**Travail à faire**
A. Recopiez mot pour mot le passage du texte sur la colonisation belge au Rwanda et au Burundi qui commence à « Relégués au second » et se termine à « départ, en 1962. ».
B. D'après le texte sur la colonisation belge au Rwanda et au Burundi, quel parti remporte les élections organisées au Rwanda ?

**Bloc de texte**
--- --- ---
Relégués au second plan, les Hutu éprouvent beaucoup de rancœur et des sentiments de vengeance, qui s'exprimeront violemment lors de la révolution de 1959. À ce moment-là, les Belges commencent à trouver que les Tutsi sont un peuple « arrogant » : leur volonté d'indépendance et d'un enseignement laïc ne convient plus du tout aux colons ni à l'Église catholique, qui découvrent soudain un peuple hutu injustement opprimé. Dès lors, ils vont cautionner et participer activement à la lutte de ce peuple. Les idées d'injustice, d'inégalité, d'exploitation et de revanche en faveur des Hutu sont propagées, donnant naissance au préjugé anti-Tutsi. Des élections sont organisées au Rwanda et gagnées par le Parti pour l'émancipation des Hutu (le PARMEHUTU), qui obtient le pouvoir, un retournement de situation inédit qui sera avalisé par les colons belges au moment de leur départ, en 1962.

Au Burundi

Au Burundi, la population se divisait en plusieurs catégories sociales et tant les Hutu que les Tutsi occupaient des fonctions de chefs ou de sous-chefs au sein du Royaume. Or, toujours dans les années trente, les autorités belges entreprennent une réorganisation administrative fondée sur la perception erronée qu'ils avaient alors du fonctionnement de la société burundaise, considérant les Tutsi comme une minorité supérieure qui avait depuis longtemps asservi la masse Hutu. Image du filmLes schémas raciaux qui justifiaient au Rwanda la prédominance accordée à l'élite Tutsi ont donc été répétés au Burundi, en dépit des différences existantes entre l'organisation sociale de ces deux royaumes. Réduisant le nombre de chefferies, ils en confient le commandement à des chefs dévoués à l'administration belge, ce qui produit en fin de compte une situation où l'ensemble des Hutus se trouvent écartés du pouvoir. Devenus les auxiliaires du pouvoir colonial comme au Rwanda, les chefs burundais sont chargés de faire appliquer les décisions belges (percevoir l'impôt, recruter de la main-d'œuvre pour le travail forcé dans le cadre d'une politique de grands travaux, user de la contrainte matérielle et physique contre la population pour faire respecter ces décisions…) sous peine de subir eux-mêmes des amendes ou des châtiments corporels.

Par ailleurs, comme au Rwanda, l'enseignement est presque entièrement confié aux missionnaires catholiques belges, qui perpétuent et renforcent les schémas raciaux établis par les « scientifiques ». Les écoles deviennent un lieu de discrimination raciale, notamment à travers la formation et le recrutement des élites, excluant pour les Hutus toute possibilité d'accéder aux postes à responsabilité. Le clivage prend petit à petit la dimension d'une véritable opposition sociale entre Hutu et Tutsi et, dans le même temps, l'idéologie raciste de la supériorité Tutsi à l'origine de cette inégalité commence se répandre.
--- --- ---
**Matériel fourni**
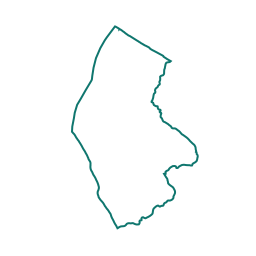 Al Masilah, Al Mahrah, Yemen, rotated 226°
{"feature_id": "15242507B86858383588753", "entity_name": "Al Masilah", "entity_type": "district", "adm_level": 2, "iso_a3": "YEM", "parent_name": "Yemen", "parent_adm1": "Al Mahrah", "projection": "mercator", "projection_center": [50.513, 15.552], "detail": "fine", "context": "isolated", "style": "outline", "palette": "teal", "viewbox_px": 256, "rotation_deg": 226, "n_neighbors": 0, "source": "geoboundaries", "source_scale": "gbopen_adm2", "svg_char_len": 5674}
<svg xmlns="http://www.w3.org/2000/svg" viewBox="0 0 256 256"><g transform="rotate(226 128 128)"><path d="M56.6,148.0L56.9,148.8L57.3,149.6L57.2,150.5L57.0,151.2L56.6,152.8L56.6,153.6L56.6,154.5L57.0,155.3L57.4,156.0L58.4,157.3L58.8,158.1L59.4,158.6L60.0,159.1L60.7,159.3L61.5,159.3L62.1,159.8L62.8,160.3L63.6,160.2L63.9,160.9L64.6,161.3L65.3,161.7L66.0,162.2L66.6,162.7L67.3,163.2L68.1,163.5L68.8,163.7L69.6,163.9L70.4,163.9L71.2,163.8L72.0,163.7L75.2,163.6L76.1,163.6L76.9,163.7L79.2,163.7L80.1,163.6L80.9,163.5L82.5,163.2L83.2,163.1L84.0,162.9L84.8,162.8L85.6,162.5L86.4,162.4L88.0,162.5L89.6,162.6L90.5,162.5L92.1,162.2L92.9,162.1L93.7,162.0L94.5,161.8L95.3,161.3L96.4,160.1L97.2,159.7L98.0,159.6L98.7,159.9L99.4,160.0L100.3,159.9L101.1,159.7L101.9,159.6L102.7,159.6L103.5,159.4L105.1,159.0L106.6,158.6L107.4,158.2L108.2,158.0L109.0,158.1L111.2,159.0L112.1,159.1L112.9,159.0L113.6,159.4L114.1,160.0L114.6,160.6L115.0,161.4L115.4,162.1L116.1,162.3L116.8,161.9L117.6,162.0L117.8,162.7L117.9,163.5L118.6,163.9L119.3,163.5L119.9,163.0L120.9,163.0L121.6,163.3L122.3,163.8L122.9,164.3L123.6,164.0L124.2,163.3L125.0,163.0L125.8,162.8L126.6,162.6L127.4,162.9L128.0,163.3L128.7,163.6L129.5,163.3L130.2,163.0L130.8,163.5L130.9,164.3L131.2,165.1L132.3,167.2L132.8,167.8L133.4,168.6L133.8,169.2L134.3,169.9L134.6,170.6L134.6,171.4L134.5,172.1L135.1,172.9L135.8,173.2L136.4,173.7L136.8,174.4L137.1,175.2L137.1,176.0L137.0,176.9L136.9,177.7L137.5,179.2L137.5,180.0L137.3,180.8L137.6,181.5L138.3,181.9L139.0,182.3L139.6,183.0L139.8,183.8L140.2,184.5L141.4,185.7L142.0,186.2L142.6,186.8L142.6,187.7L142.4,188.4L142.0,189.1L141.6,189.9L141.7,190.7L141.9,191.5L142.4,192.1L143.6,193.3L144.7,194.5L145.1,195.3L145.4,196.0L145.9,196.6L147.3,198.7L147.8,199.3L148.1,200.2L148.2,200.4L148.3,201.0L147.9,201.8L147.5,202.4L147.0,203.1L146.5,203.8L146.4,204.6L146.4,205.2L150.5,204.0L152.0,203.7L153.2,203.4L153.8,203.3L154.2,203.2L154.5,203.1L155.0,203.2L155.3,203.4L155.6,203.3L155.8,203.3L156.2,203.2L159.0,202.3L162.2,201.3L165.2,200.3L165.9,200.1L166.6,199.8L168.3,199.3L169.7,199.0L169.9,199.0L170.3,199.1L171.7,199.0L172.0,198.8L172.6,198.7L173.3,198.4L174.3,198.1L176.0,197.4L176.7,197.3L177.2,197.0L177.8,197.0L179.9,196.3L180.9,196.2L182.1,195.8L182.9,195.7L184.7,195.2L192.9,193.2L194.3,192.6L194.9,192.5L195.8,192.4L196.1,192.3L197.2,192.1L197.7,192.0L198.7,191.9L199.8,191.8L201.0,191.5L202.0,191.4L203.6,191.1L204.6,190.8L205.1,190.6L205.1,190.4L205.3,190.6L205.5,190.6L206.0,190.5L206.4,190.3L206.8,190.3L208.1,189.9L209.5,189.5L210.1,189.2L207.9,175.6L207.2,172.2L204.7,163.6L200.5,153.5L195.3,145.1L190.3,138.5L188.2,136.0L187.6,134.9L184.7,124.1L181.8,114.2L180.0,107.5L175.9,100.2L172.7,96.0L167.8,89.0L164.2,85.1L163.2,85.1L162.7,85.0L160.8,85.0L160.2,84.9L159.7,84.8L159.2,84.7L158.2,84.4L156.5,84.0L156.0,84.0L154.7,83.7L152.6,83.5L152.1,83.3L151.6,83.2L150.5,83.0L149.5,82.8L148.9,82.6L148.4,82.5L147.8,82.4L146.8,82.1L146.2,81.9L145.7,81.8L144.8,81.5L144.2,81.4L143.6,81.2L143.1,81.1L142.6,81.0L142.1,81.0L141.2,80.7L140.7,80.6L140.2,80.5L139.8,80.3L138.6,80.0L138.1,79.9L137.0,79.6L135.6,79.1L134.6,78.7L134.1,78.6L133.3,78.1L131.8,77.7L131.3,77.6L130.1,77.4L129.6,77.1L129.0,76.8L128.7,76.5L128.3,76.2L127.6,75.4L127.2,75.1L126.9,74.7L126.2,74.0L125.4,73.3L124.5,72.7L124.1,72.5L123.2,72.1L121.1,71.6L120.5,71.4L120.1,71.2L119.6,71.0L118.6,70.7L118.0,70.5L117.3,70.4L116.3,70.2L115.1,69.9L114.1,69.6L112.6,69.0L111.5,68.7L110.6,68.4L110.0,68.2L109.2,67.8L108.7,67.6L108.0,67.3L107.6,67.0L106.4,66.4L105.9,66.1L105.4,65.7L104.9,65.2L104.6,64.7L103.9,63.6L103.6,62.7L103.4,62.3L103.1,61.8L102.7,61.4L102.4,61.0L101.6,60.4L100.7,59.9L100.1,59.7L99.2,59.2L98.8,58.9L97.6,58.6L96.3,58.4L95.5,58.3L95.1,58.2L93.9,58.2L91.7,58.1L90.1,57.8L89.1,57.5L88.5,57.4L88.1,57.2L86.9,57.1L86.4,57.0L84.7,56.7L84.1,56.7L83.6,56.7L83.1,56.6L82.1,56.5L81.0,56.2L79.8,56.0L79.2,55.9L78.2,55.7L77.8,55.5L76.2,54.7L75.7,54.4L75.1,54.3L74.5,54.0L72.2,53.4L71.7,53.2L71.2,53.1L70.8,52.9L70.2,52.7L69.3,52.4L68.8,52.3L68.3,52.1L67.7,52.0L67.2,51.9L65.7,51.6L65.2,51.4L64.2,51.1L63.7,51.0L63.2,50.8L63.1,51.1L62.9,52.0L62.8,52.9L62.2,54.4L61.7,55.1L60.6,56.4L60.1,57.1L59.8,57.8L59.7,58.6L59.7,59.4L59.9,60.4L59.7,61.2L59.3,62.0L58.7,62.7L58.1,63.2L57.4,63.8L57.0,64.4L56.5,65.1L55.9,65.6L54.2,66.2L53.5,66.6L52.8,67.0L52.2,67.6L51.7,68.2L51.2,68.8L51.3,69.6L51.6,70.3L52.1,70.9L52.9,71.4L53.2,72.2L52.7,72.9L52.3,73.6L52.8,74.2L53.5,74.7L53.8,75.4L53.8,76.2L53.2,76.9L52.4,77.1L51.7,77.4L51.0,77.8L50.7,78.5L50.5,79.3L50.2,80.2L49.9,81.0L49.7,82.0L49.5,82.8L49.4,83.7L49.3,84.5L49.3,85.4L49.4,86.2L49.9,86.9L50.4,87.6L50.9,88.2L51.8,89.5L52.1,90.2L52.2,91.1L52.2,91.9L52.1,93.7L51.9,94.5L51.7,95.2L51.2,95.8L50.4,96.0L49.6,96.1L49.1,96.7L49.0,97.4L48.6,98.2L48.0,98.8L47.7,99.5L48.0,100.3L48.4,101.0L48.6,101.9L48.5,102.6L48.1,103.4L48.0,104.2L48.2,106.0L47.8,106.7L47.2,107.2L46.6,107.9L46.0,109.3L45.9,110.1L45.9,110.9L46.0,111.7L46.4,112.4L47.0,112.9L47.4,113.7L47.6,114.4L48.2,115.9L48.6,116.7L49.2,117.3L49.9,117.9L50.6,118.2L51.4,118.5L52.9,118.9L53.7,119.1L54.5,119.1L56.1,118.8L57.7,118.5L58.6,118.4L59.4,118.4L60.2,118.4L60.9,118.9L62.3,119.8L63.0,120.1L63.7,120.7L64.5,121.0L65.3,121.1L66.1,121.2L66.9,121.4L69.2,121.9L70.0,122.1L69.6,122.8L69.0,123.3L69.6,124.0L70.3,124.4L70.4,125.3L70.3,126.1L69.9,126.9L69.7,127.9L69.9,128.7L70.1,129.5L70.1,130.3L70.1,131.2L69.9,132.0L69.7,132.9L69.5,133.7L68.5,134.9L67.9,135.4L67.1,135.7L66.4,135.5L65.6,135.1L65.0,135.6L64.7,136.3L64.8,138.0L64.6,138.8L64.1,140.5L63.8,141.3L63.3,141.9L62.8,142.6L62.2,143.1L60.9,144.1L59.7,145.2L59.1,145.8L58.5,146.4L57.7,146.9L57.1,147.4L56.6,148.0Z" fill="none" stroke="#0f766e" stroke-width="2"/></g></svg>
--- --- ---
**Réponses par tâche**
A.
Relégués au second plan, les Hutu éprouvent beaucoup de rancœur et des sentiments de vengeance, qui s'exprimeront violemment lors de la révolution de 1959. À ce moment-là, les Belges commencent à trouver que les Tutsi sont un peuple « arrogant » : leur volonté d'indépendance et d'un enseignement laïc ne convient plus du tout aux colons ni à l'Église catholique, qui découvrent soudain un peuple hutu injustement opprimé. Dès lors, ils vont cautionner et participer activement à la lutte de ce peuple. Les idées d'injustice, d'inégalité, d'exploitation et de revanche en faveur des Hutu sont propagées, donnant naissance au préjugé anti-Tutsi. Des élections sont organisées au Rwanda et gagnées par le Parti pour l'émancipation des Hutu (le PARMEHUTU), qui obtient le pouvoir, un retournement de situation inédit qui sera avalisé par les colons belges au moment de leur départ, en 1962.

B. Le Parti pour l'émancipation des Hutu (le PARMEHUTU).